[Data extracts]
---
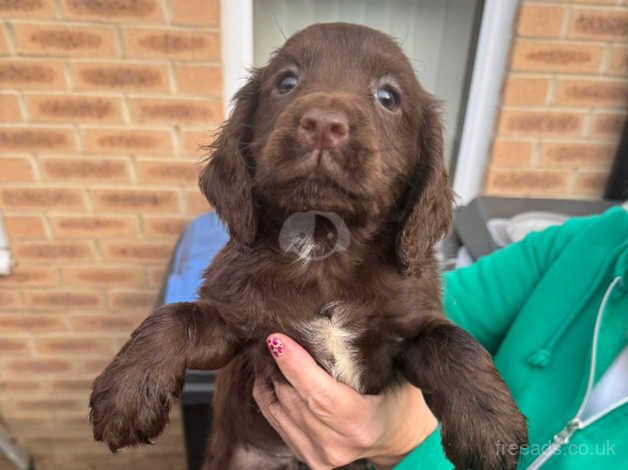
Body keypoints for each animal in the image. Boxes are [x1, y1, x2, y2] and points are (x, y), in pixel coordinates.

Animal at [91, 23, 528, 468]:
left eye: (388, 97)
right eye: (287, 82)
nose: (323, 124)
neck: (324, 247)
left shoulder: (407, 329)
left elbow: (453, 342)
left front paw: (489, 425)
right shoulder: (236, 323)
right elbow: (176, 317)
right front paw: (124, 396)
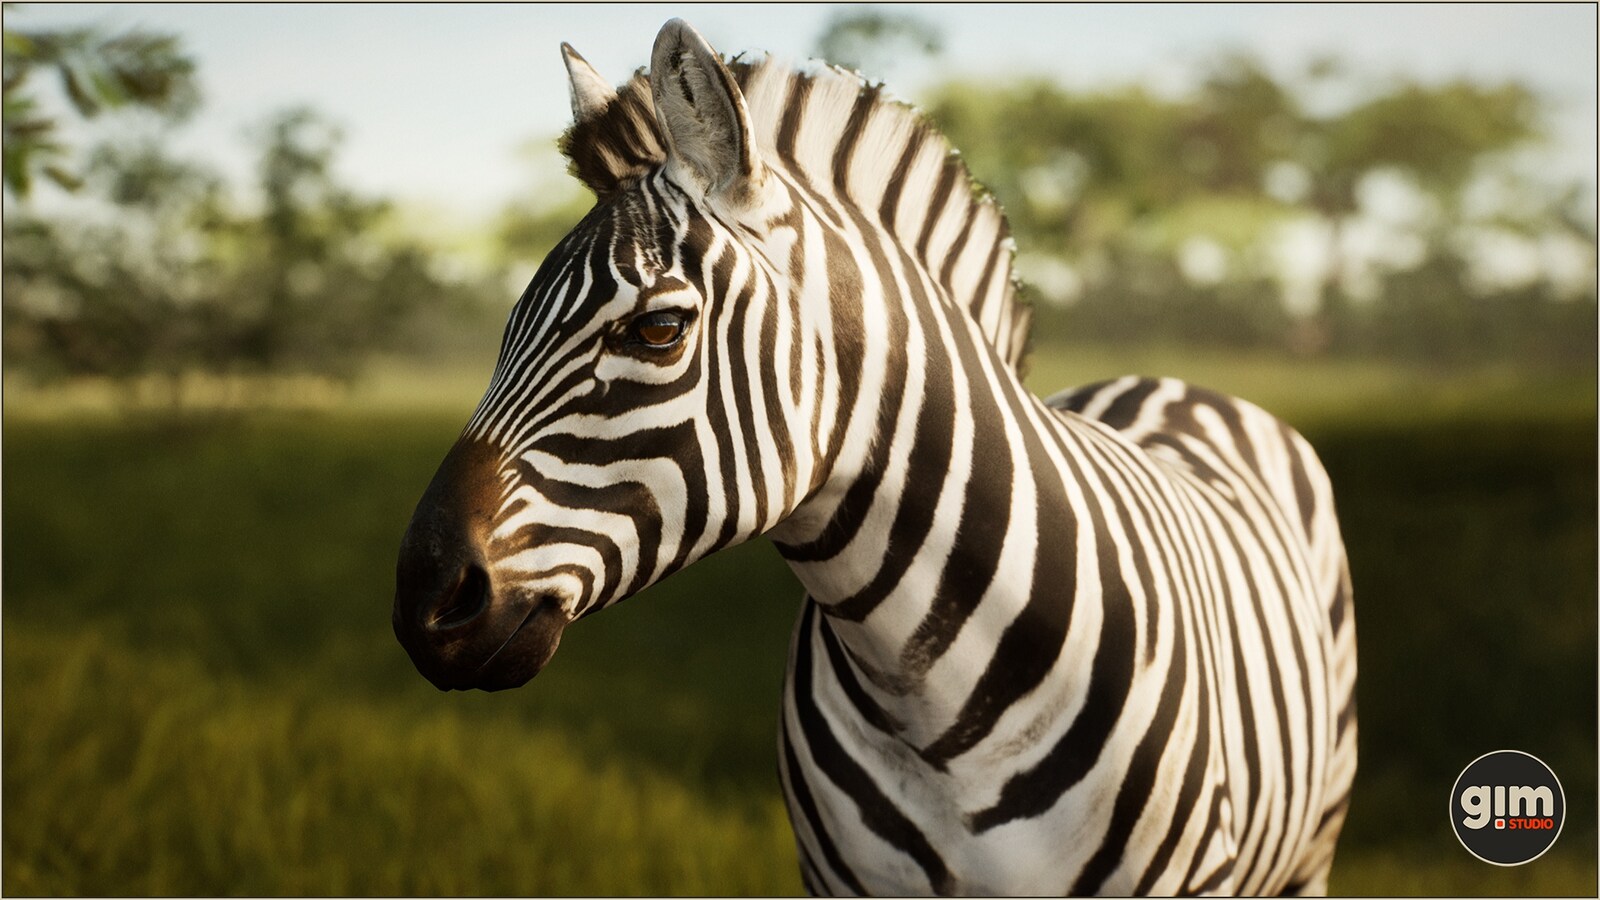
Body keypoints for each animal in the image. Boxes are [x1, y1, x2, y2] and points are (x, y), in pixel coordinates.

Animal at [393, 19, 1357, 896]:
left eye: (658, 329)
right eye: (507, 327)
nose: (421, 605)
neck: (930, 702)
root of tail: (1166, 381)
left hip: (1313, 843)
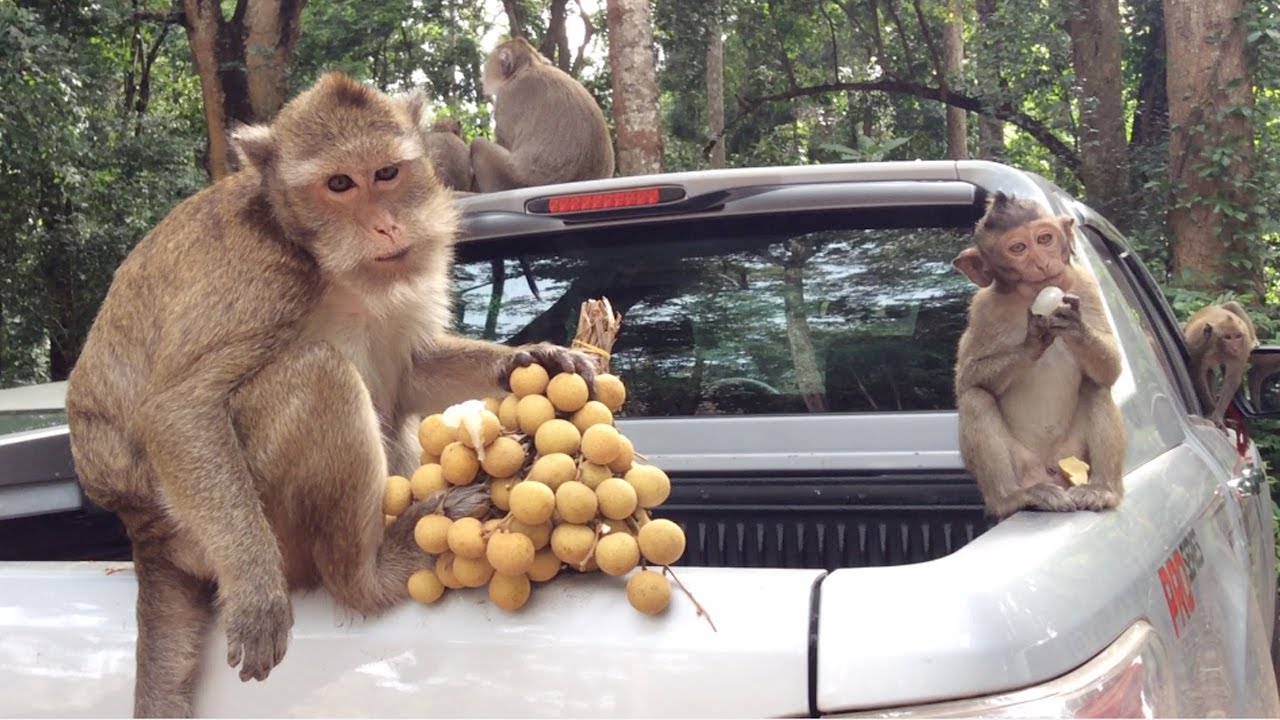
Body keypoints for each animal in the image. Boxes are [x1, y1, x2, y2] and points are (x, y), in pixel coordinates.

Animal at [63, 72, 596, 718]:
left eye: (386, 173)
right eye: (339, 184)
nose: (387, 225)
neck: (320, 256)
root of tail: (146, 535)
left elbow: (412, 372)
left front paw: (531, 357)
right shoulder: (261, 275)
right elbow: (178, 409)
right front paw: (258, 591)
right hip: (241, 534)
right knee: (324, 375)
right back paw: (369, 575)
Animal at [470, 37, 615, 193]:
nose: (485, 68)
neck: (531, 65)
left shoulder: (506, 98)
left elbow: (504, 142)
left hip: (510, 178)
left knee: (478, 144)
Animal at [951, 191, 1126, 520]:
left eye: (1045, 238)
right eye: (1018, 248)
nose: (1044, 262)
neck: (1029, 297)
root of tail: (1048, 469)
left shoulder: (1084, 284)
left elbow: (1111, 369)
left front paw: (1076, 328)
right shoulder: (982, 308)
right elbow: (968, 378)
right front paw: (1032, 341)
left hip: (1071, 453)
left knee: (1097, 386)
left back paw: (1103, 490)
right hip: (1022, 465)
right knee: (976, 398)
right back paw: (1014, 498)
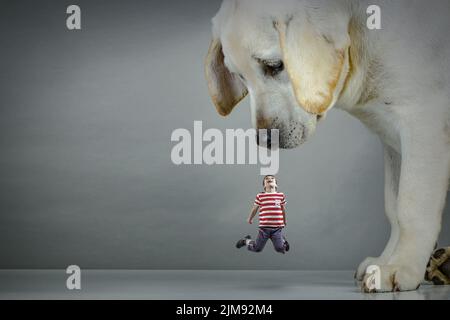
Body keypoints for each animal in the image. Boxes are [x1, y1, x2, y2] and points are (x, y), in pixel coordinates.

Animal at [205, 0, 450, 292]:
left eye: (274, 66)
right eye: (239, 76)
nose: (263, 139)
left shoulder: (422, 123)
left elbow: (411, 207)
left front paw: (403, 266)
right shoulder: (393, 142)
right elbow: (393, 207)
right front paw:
---
[Exercise requirements] Considering only lines that contain the word "root", say how many there are in the data, with no other text.

[Written answer] 3